I can sense howls of anger and the fingers on the keys indignant, angry, contemptuous , and that’s fine. But quick flick through 50 best Christmas songs reveals the good the bad and the ugly, a sample from TIME OUT once London’s knowing listing magazine has an online Top 50 that includes:
Last Christmas - Wham,
Happy Christmas War Is Over – John and Yoko;
Driving Home for Christmas - Chris Rea;
In Dulci Jubilo - Mike Oldfield;
Merry Christmas (I don’t want a fight tonight) The Ramones;
Broken Hearts, Pleas for Peace and Love, family warmth, End to Hunger, google Time Out’s top 50 Xmas songs and you’ll have a view on each. But one song on the list sums up in its title what we need to think about - The Ramones, Wishing, “Merry Christmas” and adding, “I don’t want to fight tonight”, as laudable and applaudable, as any peace song, it’s the froth on the Christmas Cappuccino. In the UK, the local press are full of the “Black eye Friday” Christmas that all too many endure, in a bar, at a taxi rank, in a club queue, the take-a-way torture of Pre-Christmas merriments. ‘Merry Christmas War Is Over…’ we love the sentiment, but it’s War at the Cab rank at three in the morning after the big piss up, and all too many want to get their fight on.
Perhaps some sense that they need to conform to an anti-Christmas ethos, or embrace the wine and mistletoe memories, of pre COVID Christmas, for those in the know, realise “that Christmas Spirit is not want you drink”, there’s those that “when you’re stuffing yourself at the Christmas parties”, that’ll realise “how can you laugh when your mother is hungry” and “how can you smile when your reasons for smiling are wrong” and as the singer added, “And if I’ve just messed up your thoughtless pleasures remember, if you wish, this is just a Christmas song.”
Perhaps we need to ask - What Christmas Means To Me My Love - Stevie Wonder. Because I’m sure many of the above songs and sentiments touched our hearts.
When I hear those Christmas songs, be they sneering, pompous, pious, romantic, or, whatever, I try to figure out why do they touch me in that way? Resentment, turn the radio off in pious rejection. Does my reaction tell me something I don’t like to hear, about myself, about my humanity, no idea, that’s for each of us to consider, whether or not we ‘wish it could be Christmas every day’, or we listen for ‘ring out of solstice bells,’ these songs touch us. The hazy words of the Christmas debate, it is what WE ALL make it, and what we want it to be, and the range of songs reflect moods, past, present and future. Perhaps we need to look at these songs as reflections of who we are, and what Christmas means to us, not what we think it means, or worse, what we want it to mean.

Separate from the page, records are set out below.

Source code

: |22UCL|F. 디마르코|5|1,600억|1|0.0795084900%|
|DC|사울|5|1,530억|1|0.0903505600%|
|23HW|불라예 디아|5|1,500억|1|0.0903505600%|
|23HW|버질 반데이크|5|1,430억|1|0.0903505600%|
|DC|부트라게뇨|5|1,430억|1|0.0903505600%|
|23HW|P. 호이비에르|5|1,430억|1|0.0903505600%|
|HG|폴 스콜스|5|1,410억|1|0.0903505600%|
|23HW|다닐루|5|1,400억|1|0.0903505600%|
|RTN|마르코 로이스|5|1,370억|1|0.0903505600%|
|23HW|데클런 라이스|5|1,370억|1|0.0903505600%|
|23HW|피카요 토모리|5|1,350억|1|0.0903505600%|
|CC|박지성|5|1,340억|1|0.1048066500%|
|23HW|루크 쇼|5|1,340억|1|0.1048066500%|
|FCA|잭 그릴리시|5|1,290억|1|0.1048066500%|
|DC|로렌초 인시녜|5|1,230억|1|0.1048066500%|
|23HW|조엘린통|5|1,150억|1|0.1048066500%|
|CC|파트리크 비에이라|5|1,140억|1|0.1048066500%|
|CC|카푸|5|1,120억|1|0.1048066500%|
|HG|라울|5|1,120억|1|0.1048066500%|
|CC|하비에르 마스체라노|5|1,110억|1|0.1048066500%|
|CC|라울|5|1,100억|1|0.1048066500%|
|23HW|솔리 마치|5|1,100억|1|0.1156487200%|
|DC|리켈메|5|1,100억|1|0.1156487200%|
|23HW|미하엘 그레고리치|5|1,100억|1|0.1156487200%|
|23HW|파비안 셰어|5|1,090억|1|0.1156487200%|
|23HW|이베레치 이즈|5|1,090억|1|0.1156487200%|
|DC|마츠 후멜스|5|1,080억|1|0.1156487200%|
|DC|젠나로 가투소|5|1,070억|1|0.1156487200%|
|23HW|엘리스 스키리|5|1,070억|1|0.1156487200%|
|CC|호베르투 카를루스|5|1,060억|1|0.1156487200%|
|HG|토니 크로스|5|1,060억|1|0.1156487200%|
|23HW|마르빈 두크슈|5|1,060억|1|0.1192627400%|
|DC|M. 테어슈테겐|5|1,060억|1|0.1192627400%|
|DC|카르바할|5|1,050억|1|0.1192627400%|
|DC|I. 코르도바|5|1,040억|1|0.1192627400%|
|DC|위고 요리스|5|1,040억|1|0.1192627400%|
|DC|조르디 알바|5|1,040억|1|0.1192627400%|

Choirs singing right outside my door, and running wild just like a little child, decking out the hall with Holly singing Silent Night, yes Christmas once was all this and more, maybe that’s what it meant to Stevie Wonder.
Today, for me, A Christmas song is Jethro Tull’s version of Mel Torme, it captures the joys, and hopes, the sense of guilt and excess, the poor overlooked and forgotten, faces pressed against a warm window on Christmas eve, looking for and finding all too little joy and delight. An old cynic's view of Christmas, from an old cynic, perhaps.
Final words to Ian Anderson, Jethro Tull “Hey Santa (pause for effect), pass us that bottle will ya.”